マリー


 サリーさんが、

「何をされていたのですか、ダフネさんも迷惑を……マリー!」


「マリー、貴女、マリーでしょ、私よ、サリーよ!」

 サリーさんは娘さんをかき抱いて、「マリー、姉さんよ」と云っています。

 涙がぽたぽたと落ちています。


 娘さんは一瞬、訳が分からなかったみたいですが、急に顔をくしゃくしゃにして、

「お姉さま、サリーお姉さま、会いたかった……」と、後は声になりません。


 私とダフネさんは、二人の涙が落ち着くまで待ちました。

 ダフネさんはもらい泣きしています、私も涙腺がゆるんでなりません。


 さあダフネさん、二人を今夜、泊まる所へ案内してください。

 サリーさん行きましょう、マリーさんも一緒に。


 宿は満室でしたが、スイートルームが空いていました。

 そうですね、せっかくのサリーさん姉妹のためですもの、先程の金貨とともに、私のお財布で何とかいたしましょう。

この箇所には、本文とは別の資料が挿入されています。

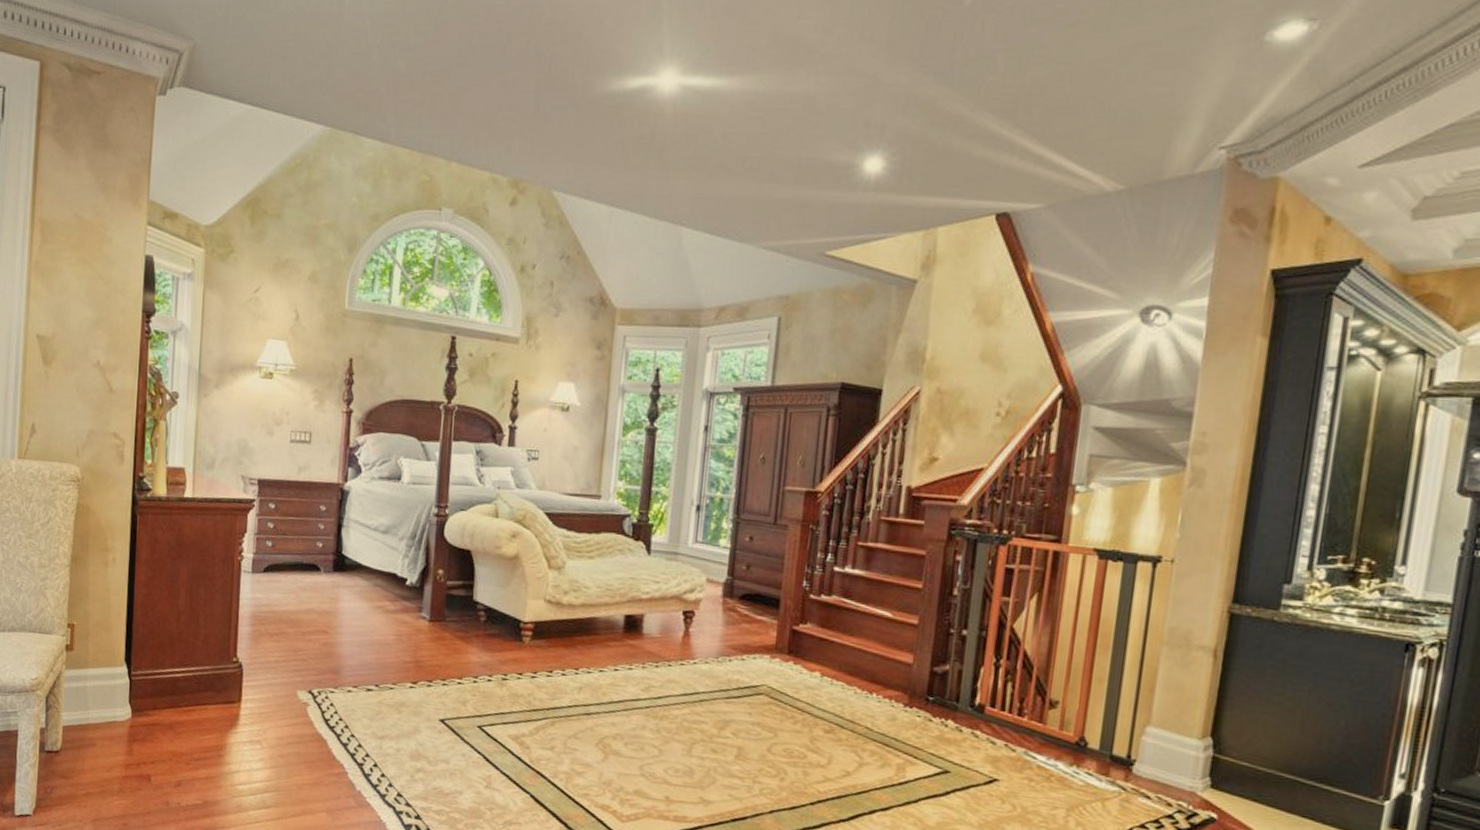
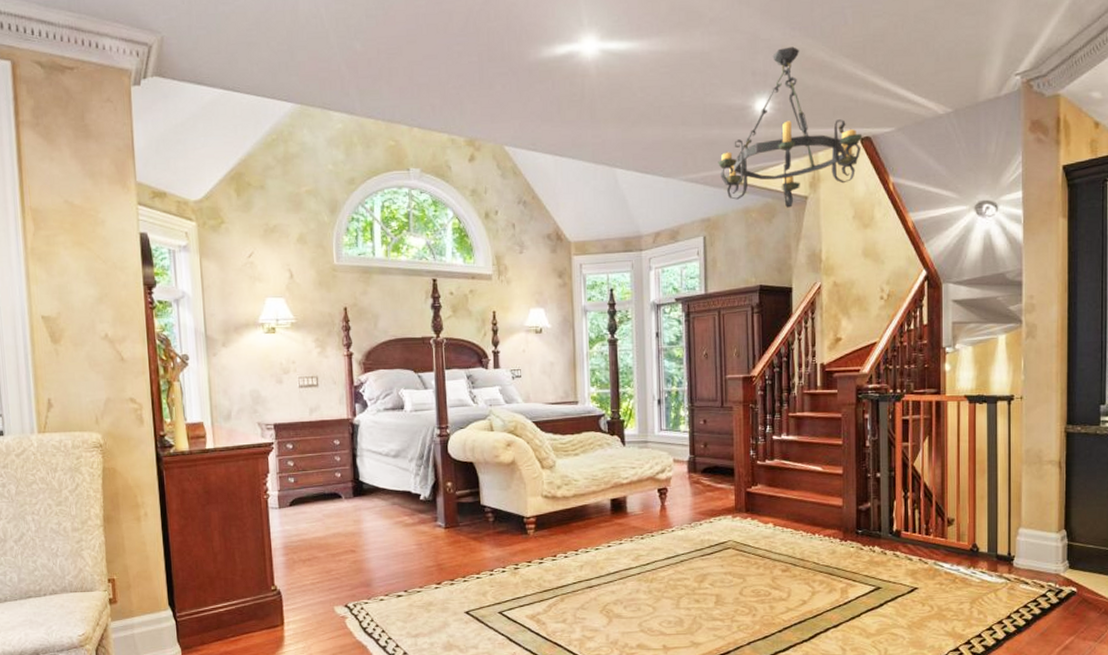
chandelier: none [807,95,999,292] -> present [718,46,863,208]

 お金の力はすごいものです。ボロボロのマリーさんを見ても何もいいません。

 といっても何もいわせはしませんけど。

 私たちは豪華な部屋で、マリーさんの身の上を聞くことになりました。


 マリーさんが口を開きます。

「サリーお姉さまが売られたあと、そのお金で何とか食べていましたが、お父様はとても気にしていました、お母様は毎日泣いていました」


「お姉さまのお金も底をつきかけたころ、私たちはこっそり、サリーお姉さまを一目見に行きました、お姉さまが見受けされた後のことです」


「私はお姉さまの姿を見たときの、衝撃を忘れません、そのあとお父様もお母様も、だんだん食事をとらなくなりました」


「どのようにいっても、二人はサリーお姉さまに申し訳ない、これは娘を売った天罰だといって、私には、サリーのためにも幸せになってくれ、と云い残してとうとう死んでしまいました」


「借金が残っている私なぞ、だれも相続などしません、私は返済のために貴族の下働きなどして、寝る間も惜しんで働きましたが、生きていくのが精一杯、お父様のいいつけを守れなくなって、とうとう借金のかたに売りにだされました」


「私を殴っていたのは女衒で、あの後、私は売春宿へ、奴隷として売られることになっていました」

「なので、まだ私の体には手をつけませんでしたが、私が嫌がるので、あそこで殴られていたのです」


 サリーさんがまた泣き出しました。

 私もダフネさんも言葉がありません。


 マリーさんが私に向かって、

「お嬢様はお姉さまのご主人様と思います、私を購入した理由は聞こえました、どうぞ私をお好きにしてください、でもお姉さまには、優しくしてくださいませんか」


「マリーさん、あれはあのときの方便です、私はそんな酷い女ではありません」

「サリーさんは私のレディーズ・メイドをしてもらっていますが、私の大事なお友達です。お友達の妹さんは私にとって大事な妹です」

 私は売買証明書を取り出して、目の前で破り捨てました。